Recensione: “Il gatto che prendeva il treno”, storie da stazioni e rotte dimenticate

Recensione: “Il gatto che prendeva il treno”, storie da stazioni e rotte dimenticateIn treno e nelle stazioni ferroviarie ho passato buona parte della mia giovinezza. Volentieri o meno, di giorno o di notte, per lunghi o brevi tratti, sono stato su un treno; e su un treno sono tornato da provini, appuntamenti sentimentali, giornate lavorative e da molte altre esperienze piene o prive di senso.

Con me, in treno, ho sempre avuto un libro: Di noi tre di De Carlo letto a tarda notte a Santa Maria Novella in attesa di un treno e sul treno; Altri libertini di Tondelli letto tutto d’un fiato in un viaggio da Padova a Bologna Centrale; Il sogno di una cosa di Pasolini terminato a pochi chilometri dalla stazione di Udine, e molti altri.

La lettura sul treno è un’esperienza davvero straordinaria, dà inizio a conversazioni improbabili con i tuoi eventuali vicini di posto, la luce va e viene, le stazioni si susseguono, la gente parla, succedono cose insomma.

Un posto speciale, nella mia memoria, viene occupato da quelli che io chiamo i libri per il viaggio. Piccoli progetti, a volte molto ben curati, che si possono reperire, casualmente, alla cassa delle grandi librerie, e che raccolgono piccoli racconti o interviste di grandi autori su temi della letteratura, ma non solo.

Fa parte, a buon diritto direi, del gruppo, anche Il gatto che prendeva il treno (ed. Bibliotheka, 72 pagg., 14 €) di Gaetano Savatteri, un vero e proprio racconto dialogico, più che una trascrizione fredda di una chiacchierata, tra l’autore e il grande Andrea Camilleri sul tema delle stazioni e dei treni in Sicilia.

Di racconto dialogico si tratta, a mio parere, per vari motivi: il primo, ça va sans dire, per la qualità dell’interlocutore; e il secondo per l’intelligente costruzione del volume da parte della casa editrice, la quale propone un progetto vendibile e profondo, un vero e proprio LP letterario, con il suo lato A e il suo lato B, dove la traccia principale è correlata da due interventi dell’autore, uno esplicativo (a mo’ di introduzione), l’altro creativo, immaginativo.

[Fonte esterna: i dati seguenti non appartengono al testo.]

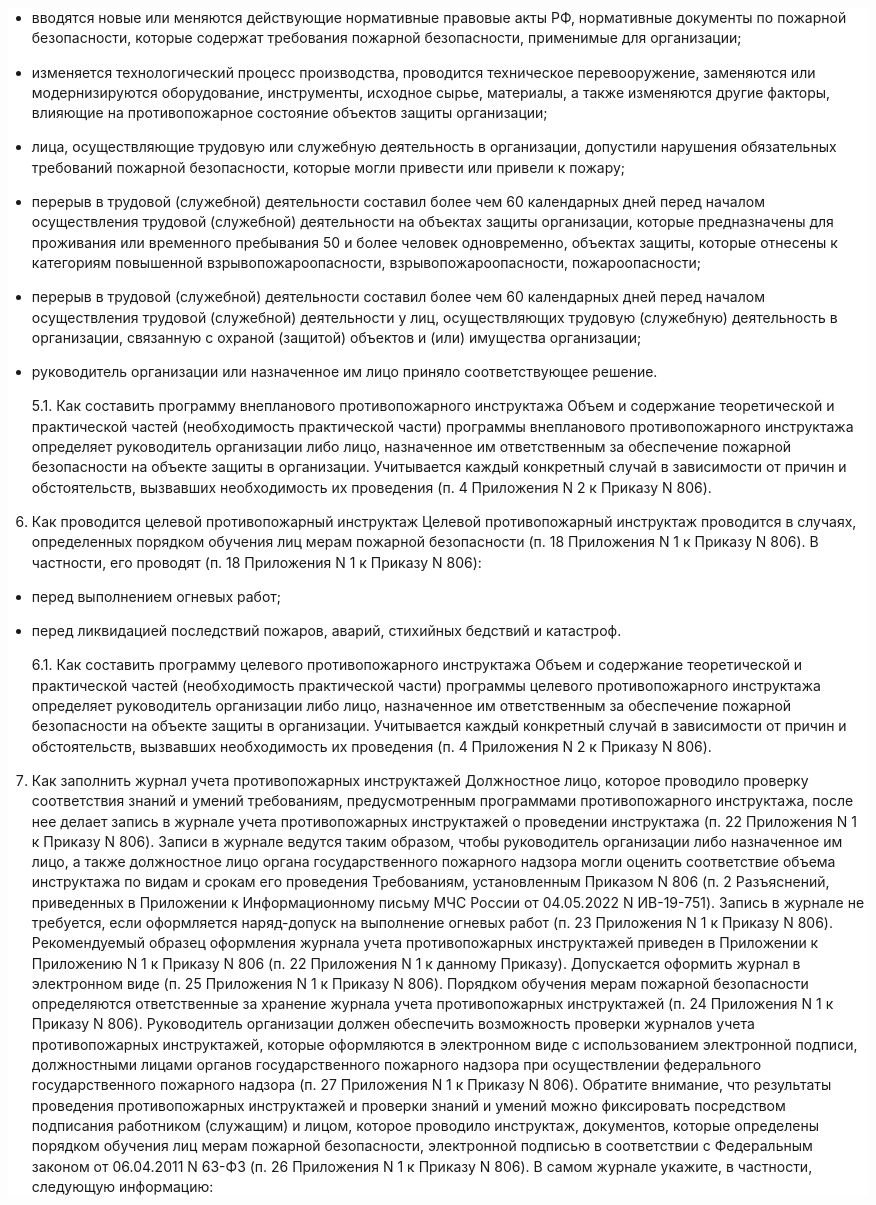 - вводятся новые или меняются действующие нормативные правовые акты РФ, нормативные документы по пожарной безопасности, которые содержат требования пожарной безопасности, применимые для организации;
- изменяется технологический процесс производства, проводится техническое перевооружение, заменяются или модернизируются оборудование, инструменты, исходное сырье, материалы, а также изменяются другие факторы, влияющие на противопожарное состояние объектов защиты организации;
- лица, осуществляющие трудовую или служебную деятельность в организации, допустили нарушения обязательных требований пожарной безопасности, которые могли привести или привели к пожару;
- перерыв в трудовой (служебной) деятельности составил более чем 60 календарных дней перед началом осуществления трудовой (служебной) деятельности на объектах защиты организации, которые предназначены для проживания или временного пребывания 50 и более человек одновременно, объектах защиты, которые отнесены к категориям повышенной взрывопожароопасности, взрывопожароопасности, пожароопасности;
- перерыв в трудовой (служебной) деятельности составил более чем 60 календарных дней перед началом осуществления трудовой (служебной) деятельности у лиц, осуществляющих трудовую (служебную) деятельность в организации, связанную с охраной (защитой) объектов и (или) имущества организации;
- руководитель организации или назначенное им лицо приняло соответствующее решение.

  5.1. Как составить программу внепланового противопожарного инструктажа
  Объем и содержание теоретической и практической частей (необходимость практической части) программы внепланового противопожарного инструктажа определяет руководитель организации либо лицо, назначенное им ответственным за обеспечение пожарной безопасности на объекте защиты в организации. Учитывается каждый конкретный случай в зависимости от причин и обстоятельств, вызвавших необходимость их проведения (п. 4 Приложения N 2 к Приказу N 806).

6. Как проводится целевой противопожарный инструктаж
   Целевой противопожарный инструктаж проводится в случаях, определенных порядком обучения лиц мерам пожарной безопасности (п. 18 Приложения N 1 к Приказу N 806).
   В частности, его проводят (п. 18 Приложения N 1 к Приказу N 806):

- перед выполнением огневых работ;
- перед ликвидацией последствий пожаров, аварий, стихийных бедствий и катастроф.

  6.1. Как составить программу целевого противопожарного инструктажа
  Объем и содержание теоретической и практической частей (необходимость практической части) программы целевого противопожарного инструктажа определяет руководитель организации либо лицо, назначенное им ответственным за обеспечение пожарной безопасности на объекте защиты в организации. Учитывается каждый конкретный случай в зависимости от причин и обстоятельств, вызвавших необходимость их проведения (п. 4 Приложения N 2 к Приказу N 806).

7. Как заполнить журнал учета противопожарных инструктажей
   Должностное лицо, которое проводило проверку соответствия знаний и умений требованиям, предусмотренным программами противопожарного инструктажа, после нее делает запись в журнале учета противопожарных инструктажей о проведении инструктажа (п. 22 Приложения N 1 к Приказу N 806).
   Записи в журнале ведутся таким образом, чтобы руководитель организации либо назначенное им лицо, а также должностное лицо органа государственного пожарного надзора могли оценить соответствие объема инструктажа по видам и срокам его проведения Требованиям, установленным Приказом N 806 (п. 2 Разъяснений, приведенных в Приложении к Информационному письму МЧС России от 04.05.2022 N ИВ-19-751).
   Запись в журнале не требуется, если оформляется наряд-допуск на выполнение огневых работ (п. 23 Приложения N 1 к Приказу N 806).
   Рекомендуемый образец оформления журнала учета противопожарных инструктажей приведен в Приложении к Приложению N 1 к Приказу N 806 (п. 22 Приложения N 1 к данному Приказу).
   Допускается оформить журнал в электронном виде (п. 25 Приложения N 1 к Приказу N 806).
   Порядком обучения мерам пожарной безопасности определяются ответственные за хранение журнала учета противопожарных инструктажей (п. 24 Приложения N 1 к Приказу N 806).
   Руководитель организации должен обеспечить возможность проверки журналов учета противопожарных инструктажей, которые оформляются в электронном виде с использованием электронной подписи, должностными лицами органов государственного пожарного надзора при осуществлении федерального государственного пожарного надзора (п. 27 Приложения N 1 к Приказу N 806).
   Обратите внимание, что результаты проведения противопожарных инструктажей и проверки знаний и умений можно фиксировать посредством подписания работником (служащим) и лицом, которое проводило инструктаж, документов, которые определены порядком обучения лиц мерам пожарной безопасности, электронной подписью в соответствии с Федеральным законом от 06.04.2011 N 63-ФЗ (п. 26 Приложения N 1 к Приказу N 806).
   В самом журнале укажите, в частности, следующую информацию:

Servono questi libri? Io dico di sì. Sono volumi che, ripeto, la maggior parte delle volte noi lettori selvaggi acquistiamo casualmente, magari proprio per coprire un tratto di viaggio in treno, o come cadeau per altri nostri sodali. Sono opere destinate a divenire rarità, la maggior parte delle volte, e per la difficile prospettiva di ristampa, e per il loro contenuto, ritenuto in qualche caso eccessivamente di nicchia, o poco interessante per il grande pubblico.

Con Il gatto che prendeva il treno ci troviamo certamente di fronte a un esempio fulgido della categoria dei libri per il viaggio. È un inedito Camilleri, in un certo senso, quello che incontriamo tra le pagine di questa operina, che depone le vesti dell’Autore per raccontare e raccontarsi, divenendo affabulatore, un po’ come nei suoi Racconti di Nené, portandoci con sé a bordo di quei vecchi treni che attraversavano la Sicilia in lungo e in largo, con calma (ovviamente) molta calma, e nelle stazioncine di provincia, tanto odiate dai turisti, visceralmente amate dai viaggiatori.

Il racconto di Savatteri, Treni che guardano il mare, che segue l’intervista a Camilleri, sembra così derivare direttamente, organicamente, dalle suggestioni che abbiamo appena finito di suggere.

La costruzione del volume è mirabile, tutto scorre placidamente, serenamente.

Eccoci dunque arrivati a destinazione. Non ci resta altro da fare (e anche questo il libro ce lo permette) di fissare le nostre impressioni sulle note di viaggio che l’editore ha ben pensato di inserire alla fine del volume.

Un piccolo gioiello, una futura rarità da procurarsi il più presto possibile.

Nelle stazioni possono succedere cose straordinarie dice Andrea Camilleri. In libreria anche.